* _本文抜粋_
====

意見書・声明文
- 2010年01月26日
- みなし雇用制度を創設する旨の労働者派遣法改正を求める意見書
私たち全国青年司法書士協議会(以下、「当協議会」と言う)は、全国の青年司法書士約3,000名で構成する「市民の権利擁護及び法制度の発展に努め、もって社会正義の実現に寄与すること」を目的とする団体である。
近時、違法派遣の一態様である偽装請負が行われた事案において、請負人(派遣元)の労働者と派遣先事業主との間の黙示の雇用契約の成立を否定した最高裁判所の判決(最高裁判所平成21年12月18日判決。いわゆる、「松下プラズマディスプレ事件」判決)が示されたことを踏まえ、当協議会は、違法派遣を防止し、かつ、派遣労働者を保護する観点から、次のとおり労働者派遣法の改正について意見を表明する。

====

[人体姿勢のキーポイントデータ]
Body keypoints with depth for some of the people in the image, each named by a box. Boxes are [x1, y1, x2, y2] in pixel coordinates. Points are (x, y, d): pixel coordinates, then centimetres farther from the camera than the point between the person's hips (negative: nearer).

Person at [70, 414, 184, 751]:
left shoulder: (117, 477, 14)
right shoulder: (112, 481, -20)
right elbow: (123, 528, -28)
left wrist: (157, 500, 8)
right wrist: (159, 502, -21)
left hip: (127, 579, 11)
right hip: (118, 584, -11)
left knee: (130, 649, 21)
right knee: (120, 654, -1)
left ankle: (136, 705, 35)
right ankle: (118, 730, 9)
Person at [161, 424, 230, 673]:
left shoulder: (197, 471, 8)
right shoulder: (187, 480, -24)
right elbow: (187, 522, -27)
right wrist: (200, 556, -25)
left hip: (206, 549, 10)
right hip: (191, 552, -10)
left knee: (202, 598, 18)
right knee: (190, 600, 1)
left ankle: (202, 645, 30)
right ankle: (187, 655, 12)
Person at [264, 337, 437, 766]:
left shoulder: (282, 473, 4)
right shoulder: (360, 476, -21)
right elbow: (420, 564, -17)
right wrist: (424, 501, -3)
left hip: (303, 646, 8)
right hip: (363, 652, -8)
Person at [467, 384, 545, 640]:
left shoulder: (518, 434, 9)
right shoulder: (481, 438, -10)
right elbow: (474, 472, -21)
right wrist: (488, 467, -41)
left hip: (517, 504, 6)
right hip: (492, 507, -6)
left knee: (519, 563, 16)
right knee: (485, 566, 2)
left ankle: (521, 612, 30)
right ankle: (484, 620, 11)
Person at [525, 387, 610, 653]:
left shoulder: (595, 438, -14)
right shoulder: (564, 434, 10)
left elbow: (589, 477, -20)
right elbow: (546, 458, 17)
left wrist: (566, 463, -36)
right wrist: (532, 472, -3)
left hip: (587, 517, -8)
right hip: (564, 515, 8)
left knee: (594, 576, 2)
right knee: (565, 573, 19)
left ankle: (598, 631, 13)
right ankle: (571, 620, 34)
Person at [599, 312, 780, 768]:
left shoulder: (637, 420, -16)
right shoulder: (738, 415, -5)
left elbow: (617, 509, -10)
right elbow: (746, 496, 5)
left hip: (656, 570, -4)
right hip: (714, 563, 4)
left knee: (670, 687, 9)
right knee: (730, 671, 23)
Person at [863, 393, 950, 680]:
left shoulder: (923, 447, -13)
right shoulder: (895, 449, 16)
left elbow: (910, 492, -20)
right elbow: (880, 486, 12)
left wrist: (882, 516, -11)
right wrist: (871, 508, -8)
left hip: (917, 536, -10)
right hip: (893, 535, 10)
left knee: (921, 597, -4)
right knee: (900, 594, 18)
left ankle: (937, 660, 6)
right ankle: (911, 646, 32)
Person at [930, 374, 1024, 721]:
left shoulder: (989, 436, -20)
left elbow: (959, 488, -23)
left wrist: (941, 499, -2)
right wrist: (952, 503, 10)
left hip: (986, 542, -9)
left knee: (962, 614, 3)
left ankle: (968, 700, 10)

====

* _課題 1_
意見書から、「近時、違法派遣の一態様である」を含む語句で始まり「改正について意見を表明する。」で終わる部分を、一字も変えずに抜き出してください。
* _課題 2_
意見書によると、全国青年司法書士協議会は何名で構成されているか。

* _結果 1_
近時、違法派遣の一態様である偽装請負が行われた事案において、請負人(派遣元)の労働者と派遣先事業主との間の黙示の雇用契約の成立を否定した最高裁判所の判決(最高裁判所平成21年12月18日判決。いわゆる、「松下プラズマディスプレ事件」判決)が示されたことを踏まえ、当協議会は、違法派遣を防止し、かつ、派遣労働者を保護する観点から、次のとおり労働者派遣法の改正について意見を表明する。

* _結果 2_
全国の青年司法書士約3,000名で構成されている。